Re: impact of one slow drive?

David Lethe <david@xxxxxxxxxxxx> · Sun, 27 Jun 2010 23:11:00 -0500

-----Original Message-----

From:  "Miles Fidelman" <mfidelman@xxxxxxxxxxxxxxxx>
Subj:  impact of one slow drive?
Date:  Sun Jun 27, 2010 8:31 pm
Size:  2K
To:  "linux-raid@xxxxxxxxxxxxxxx" <linux-raid@xxxxxxxxxxxxxxx>

Hi Folks, 

I've been slowly tracking down a problem on one of my servers - after  
prolonged periods of high disk activity, iowait goes to 100% and things  
slow down to a crawl. 

The server has 4 drives, with various software RAID (md) built on top of  
them.  After a LOT of digging, I've come to the conclusion that one of  
the drives gets flaky under prolonged stress. 

I'll find out for sure, when I plug in a replacement (in the mail) - but  
meanwhile.... 

What seems to be weird about this is that the drive passes all kinds of  
normal tests: 
- the SMART long test comes back fine, way within tolerances 
- hdparm -tT comes back with values comparable to other drives 
- badblocks reports nothing wrong (but seems to take a LONG time to  
complete) 
- the only diagnostic that indicates anything odd is atop - under  
sustained load, the one drive reports a higher percentage of busy time,  
and seems to have a longer avio 

I recall from previous experience, with a failing drive, that the drive  
also tested fine - but seemed to have very high access delays as  
compared to other drives (I can't remember what tool I used to measure  
it) -- which led me to surmise that something, between the disk platter,  
and higher level software, was exhibiting one of two failure modes: 
a) very high delay, or, 
b) required multiple retries, but ultimately came back with a proper  
response 
Either way, the performance of one drive dragged down the entire system. 

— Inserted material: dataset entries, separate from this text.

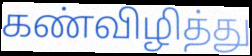
கண்விழித்துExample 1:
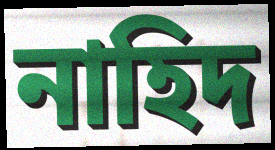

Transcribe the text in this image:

নাহিদ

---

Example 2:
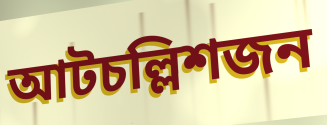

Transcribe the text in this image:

আটচল্লিশজন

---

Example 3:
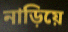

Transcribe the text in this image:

নাড়িয়ে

Which leads to a few questions: 

- what tools are there for detailed diagnostics (timing, failure rates,  
etc.) - I can't seem to find anything other than hdparm and smartctl -  
which aren't showing anything 

- shouldn't something in hardware/software chain detect long delays,  
mark a disk as failing, and take it out of a RAID array? 

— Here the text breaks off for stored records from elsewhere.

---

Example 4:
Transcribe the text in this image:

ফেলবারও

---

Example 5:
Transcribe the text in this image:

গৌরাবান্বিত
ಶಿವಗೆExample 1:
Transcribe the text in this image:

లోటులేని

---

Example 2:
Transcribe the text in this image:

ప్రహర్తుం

- are there some metrics that md tracks that might be relevant, and if  
so, how does one get at them? 

- are there some relevant tuning parameters for md? 

Thanks very much, 

Miles Fidelman 

--  
In theory, there is no difference between theory and practice. 
In<fnord>  practice, there is.   .... Yogi Berra 

 based on symptoms, your disk is frequently in deep recovery cycle. I.e. It tries for 5-20+ seconds to recover data.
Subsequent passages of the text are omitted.